Unfortunately, this wastewater does not just affect Punta Bandera. Microbial DNA source testing by the Southern California Coastal Water Research Project (SCCWRP) has identified San Antonio de los Buenos-sourced contamination as far north as Silver Strand State beach, 20 km away (Source). This happens the San Diego/Tijuana shoreline is straight and sandy, which makes it easy for material in the surf zone to be carried by wave-driven currents. When waves come in from the south (common during summer weather in the San Diego/Tijuana region), material in the surf zone moves northward.
Postdoctoral scholar Dr. Elizabeth Brasseale has been using regional hydrodynamic models to investigate patterns in exposure of the San Diego/Tijuana shoreline to these untreated wastewater plumes from the San Antonio de los Buenos wastewater treatment plant. The movie below demonstrates 3 years of tidally-filtered regional hydrodynamic model output, an extension of the NADB model (Source). This model is nested in the same parent grid as the Los Peñasquitos Lagoon model (Source). Dye was used to stand in for wastewater plumes beginning at Punta Bandera (far right, labelled “surface PB dye”). Pollution in the Tijuana River estuary was also represented with dye (fourth panel, labelled “surface TJRE dye”).

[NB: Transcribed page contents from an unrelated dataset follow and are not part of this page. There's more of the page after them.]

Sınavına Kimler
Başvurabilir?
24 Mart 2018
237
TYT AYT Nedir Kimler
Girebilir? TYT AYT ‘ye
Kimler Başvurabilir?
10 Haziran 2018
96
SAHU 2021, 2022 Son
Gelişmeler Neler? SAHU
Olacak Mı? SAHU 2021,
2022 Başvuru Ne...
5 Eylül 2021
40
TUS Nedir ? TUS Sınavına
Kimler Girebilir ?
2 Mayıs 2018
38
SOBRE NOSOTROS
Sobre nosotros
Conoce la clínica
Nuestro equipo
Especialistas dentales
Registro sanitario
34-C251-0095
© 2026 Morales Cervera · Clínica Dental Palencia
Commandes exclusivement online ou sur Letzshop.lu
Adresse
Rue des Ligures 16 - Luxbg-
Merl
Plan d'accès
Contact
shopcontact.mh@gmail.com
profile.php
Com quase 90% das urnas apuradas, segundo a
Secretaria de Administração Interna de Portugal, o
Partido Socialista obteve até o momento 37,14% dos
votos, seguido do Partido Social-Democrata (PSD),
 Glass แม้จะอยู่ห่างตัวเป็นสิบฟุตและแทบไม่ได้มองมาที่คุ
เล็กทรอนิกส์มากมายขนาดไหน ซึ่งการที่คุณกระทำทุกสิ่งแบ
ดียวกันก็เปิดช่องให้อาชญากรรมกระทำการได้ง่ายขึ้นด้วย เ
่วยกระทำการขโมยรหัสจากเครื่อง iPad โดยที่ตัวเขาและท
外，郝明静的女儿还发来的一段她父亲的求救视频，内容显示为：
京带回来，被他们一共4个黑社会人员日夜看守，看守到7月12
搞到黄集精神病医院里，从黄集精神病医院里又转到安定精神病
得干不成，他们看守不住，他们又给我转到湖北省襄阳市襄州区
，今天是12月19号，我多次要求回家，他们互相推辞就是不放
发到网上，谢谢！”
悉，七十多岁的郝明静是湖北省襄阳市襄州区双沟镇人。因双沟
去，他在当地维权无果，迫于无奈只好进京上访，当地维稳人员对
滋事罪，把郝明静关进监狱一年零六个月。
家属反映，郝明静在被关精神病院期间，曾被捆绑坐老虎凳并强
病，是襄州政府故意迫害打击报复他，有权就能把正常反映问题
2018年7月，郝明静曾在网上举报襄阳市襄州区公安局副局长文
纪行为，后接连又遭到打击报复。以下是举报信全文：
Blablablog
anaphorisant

Shoreline exposure to dye was linked to wave direction, as expected. The mean surface dye concentrations were estimated for northerly and southerly wave conditions (direction determined using wave properties at an offshore wave buoy location). The concentration of 5×10-4 is contoured because it is estimated as roughly equivalent to the EPA beach advisory metric. During northerly wave conditions, dye is concentrated around the dye sources. However, during southerly wave conditions, mean dye concentration of 5×10-4 occupy the shoreline from Punta Bandera to the Tijuana River estuary.
The relationship between waves and nearshore transport was further explored by the development of a 1D nearshore wave-transport model to predict the location of the plume using only offshore wave properties. The 1D wave-transport model was tested against the nearshore dye concentrations in the 3D hydrodynamic model over the course of model year 2017.

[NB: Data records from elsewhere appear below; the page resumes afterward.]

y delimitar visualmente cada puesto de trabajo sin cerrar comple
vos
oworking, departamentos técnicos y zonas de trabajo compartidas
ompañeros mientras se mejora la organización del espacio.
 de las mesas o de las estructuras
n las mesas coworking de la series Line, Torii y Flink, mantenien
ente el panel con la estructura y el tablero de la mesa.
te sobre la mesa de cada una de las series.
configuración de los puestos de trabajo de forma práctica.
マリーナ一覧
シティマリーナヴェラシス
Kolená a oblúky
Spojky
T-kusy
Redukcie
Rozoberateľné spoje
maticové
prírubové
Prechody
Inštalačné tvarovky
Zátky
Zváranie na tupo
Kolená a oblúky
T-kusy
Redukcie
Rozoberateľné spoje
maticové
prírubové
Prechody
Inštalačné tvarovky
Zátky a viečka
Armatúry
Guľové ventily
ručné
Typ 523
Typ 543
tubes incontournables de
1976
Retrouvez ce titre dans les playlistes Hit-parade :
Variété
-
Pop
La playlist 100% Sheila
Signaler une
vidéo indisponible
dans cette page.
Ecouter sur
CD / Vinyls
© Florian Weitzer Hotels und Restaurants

One way we quantified performance of the 1D model was to compare where each model predicted dye concentrations would exceed 5 x 10-4.
Agreement was defined as a time step where both models had concentrations above the cut off, or both below. Disagreement occurred when one model exceeded the cutoff and the other did not. The two models were found to be in agreement for 89% of all time steps at all locations! That is, water quality problems at the beach were predicted similarly between a state-of-the-art hydrodynamic model and a simple 1D model. This gives us the potential to translate wave observations and forecasts (readily available at wave buoys, Source) to make water quality predictions in the San Diego/Tijuana region.